* [Required work] Search the material below for the string "измерительное" and extract each line that has it.

* [Records shown]
########

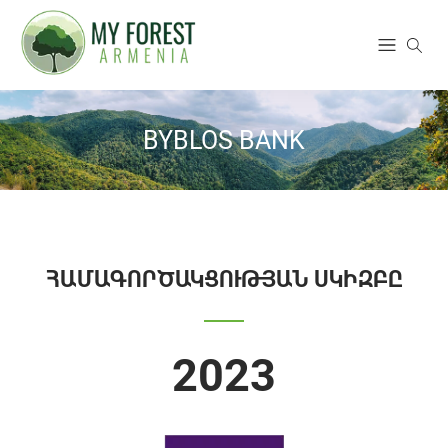
BYBLOS BANK
ՀԱՄԱԳՈՐԾԱԿՑՈՒԹՅԱՆ ՍԿԻԶԲԸ
2023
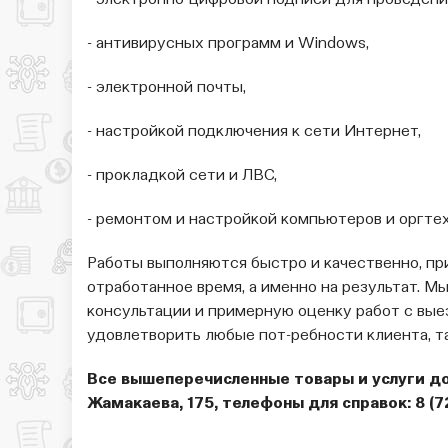
- электронно-цифровой подписи для проведени
- антивирусных программ и Windows,
- электронной почты,
- настройкой подключения к сети Интернет,
- прокладкой сети и ЛВС,
- ремонтом и настройкой компьютеров и оргтех
Работы выполняются быстро и качественно, пр
отработанное время, а именно на результат. М
консультации и примерную оценку работ с вые
удовлетворить любые пот-ребности клиента, т
Все вышеперечисленные товары и услуги дост
Жамакаева, 175, телефоны для справок: 8 (72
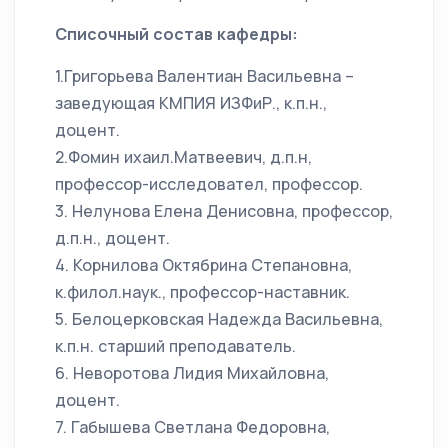
Списочный состав кафедры:
1.Григорьева Валентиан Васильевна –
заведующая КМПИЯ ИЗФиР., к.п.н.,
доцент.
2.Фомин ихаил.Матвеевич, д.п.н,
профессор-исследовател, профессор.
3. Нелунова Елена Денисовна, профессор,
д.п.н., доцент.
4. Корнилова Октябрина Степановна,
к.филол.наук., профессор-наставник.
5. Белоцерковская Надежда Васильевна,
к.п.н. старший преподаватель.
6. Неворотова Лидия Михайловна,
доцент.
7. Габышева Светлана Федоровна,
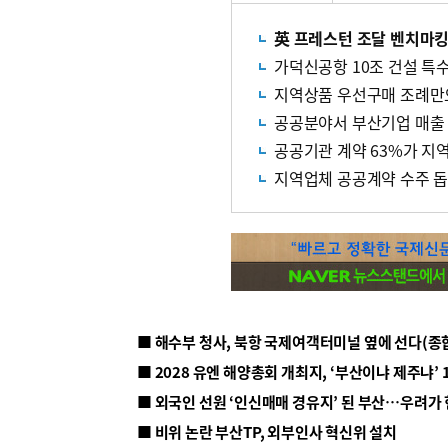
英 프레스턴 조달 벤치마
가덕신공항 10조 건설 특
지역상품 우선구매 조례만
공공분야서 부산기업 매출 
공공기관 계약 63%가 지
지역업체 공공계약 수주 돕는
■ 해수부 청사, 북항 국제여객터미널 옆에 선다(종
■ 2028 유엔 해양총회 개최지, ‘부산이냐 제주냐’ 
■ 외국인 선원 ‘인신매매 경유지’ 된 부산…우려가
■ 비위 논란 부산TP, 외부인사 혁신위 설치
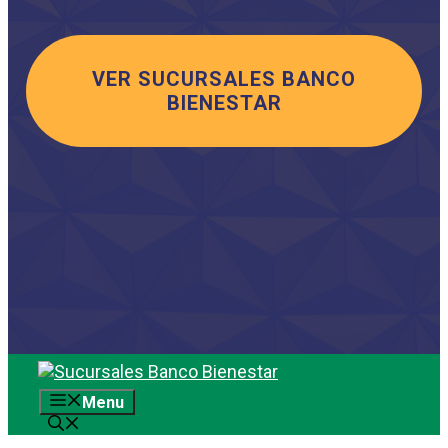
VER SUCURSALES BANCO
BIENESTAR
Saltar
al
Menu
contenido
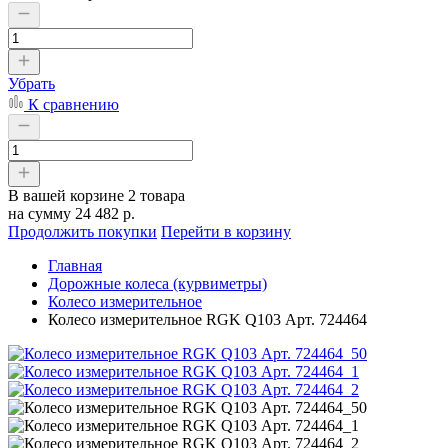
Убрать
К сравнению
В вашей корзине
2 товара
на сумму
24 482 р.
Продолжить покупки
Перейти в корзину
Главная
Дорожные колеса (курвиметры)
Колесо измерительное
Колесо измерительное RGK Q103 Арт. 724464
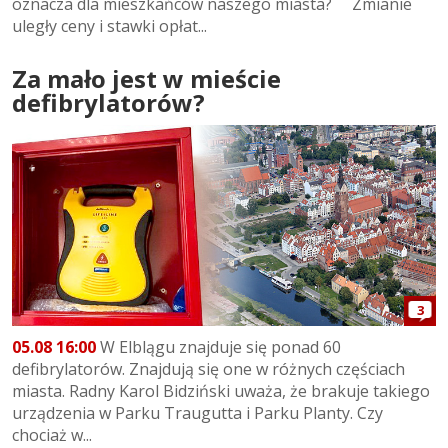
oznacza dla mieszkańców naszego miasta? Zmianie
uległy ceny i stawki opłat...
Za mało jest w mieście
defibrylatorów?
3
05.08 16:00
W Elblągu znajduje się ponad 60
defibrylatorów. Znajdują się one w różnych częściach
miasta. Radny Karol Bidziński uważa, że brakuje takiego
urządzenia w Parku Traugutta i Parku Planty. Czy
chociaż w...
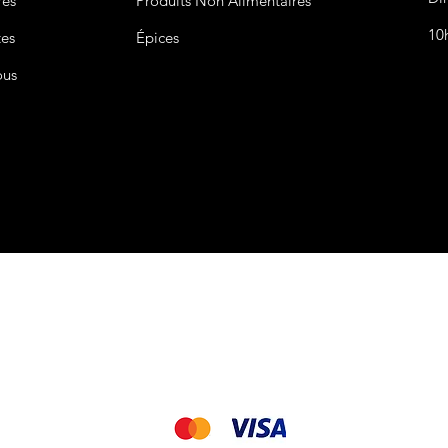
res
Produits Non
Alimentaires
10
tes
Épices
ous
CGV&CGU
Nous acceptons les modes de paiement suivant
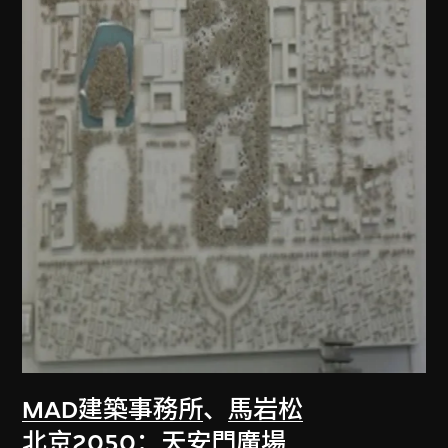
MAD建築事務所
、
馬岩松
北京2050：天安門廣場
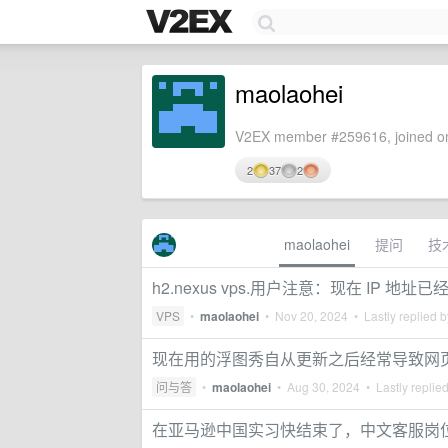
maolaohei
V2EX member #259616, joined on
2
37
2
maolaohei
提问
技
h2.nexus vps.用户注意：现在 IP 地址已
VPS
•
maolaohei
•
Nov 20, 2024
• Lastly replied 
现在用的浮图秀自从更新之后经常导致网
问与答
•
maolaohei
•
Aug 30, 2024
• Lastly replie
在亚马逊中国实习快结束了，中文客服岗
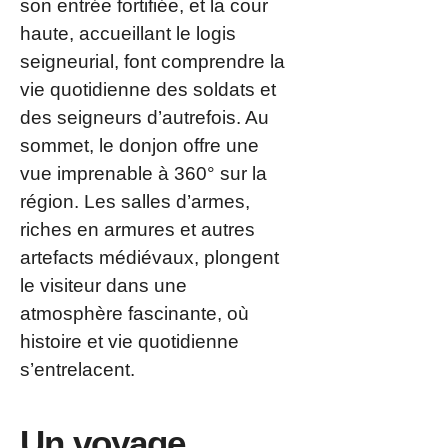
son entrée fortifiée, et la cour
haute, accueillant le logis
seigneurial, font comprendre la
vie quotidienne des soldats et
des seigneurs d’autrefois. Au
sommet, le donjon offre une
vue imprenable à 360° sur la
région. Les salles d’armes,
riches en armures et autres
artefacts médiévaux, plongent
le visiteur dans une
atmosphère fascinante, où
histoire et vie quotidienne
s’entrelacent.
Un voyage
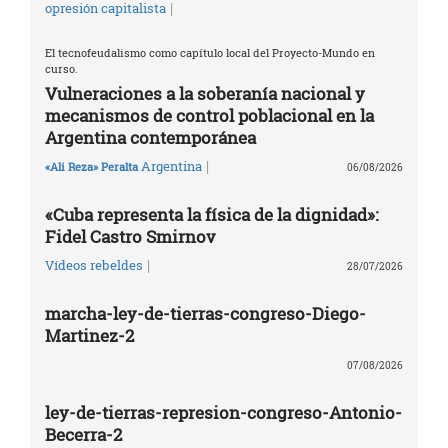
|
opresión capitalista
El tecnofeudalismo como capítulo local del Proyecto-Mundo en
curso.
Vulneraciones a la soberanía nacional y
mecanismos de control poblacional en la
Argentina contemporánea
|
Argentina
«Ali Reza» Peralta
06/08/2026
«Cuba representa la física de la dignidad»:
Fidel Castro Smirnov
|
Vídeos rebeldes
28/07/2026
marcha-ley-de-tierras-congreso-Diego-
Martinez-2
07/08/2026
ley-de-tierras-represion-congreso-Antonio-
Becerra-2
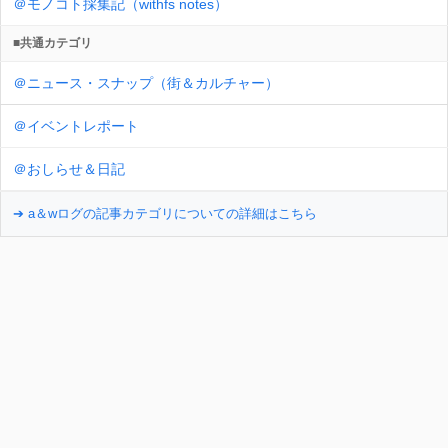
＠モノコト採集記（withfs notes）
■共通カテゴリ
＠ニュース・スナップ（街＆カルチャー）
＠イベントレポート
＠おしらせ＆日記
➔ a＆wログの記事カテゴリについての詳細はこちら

########

* [Exercise response]
Колесо измерительное
Колесо измерительное RGK Q103 Арт. 724464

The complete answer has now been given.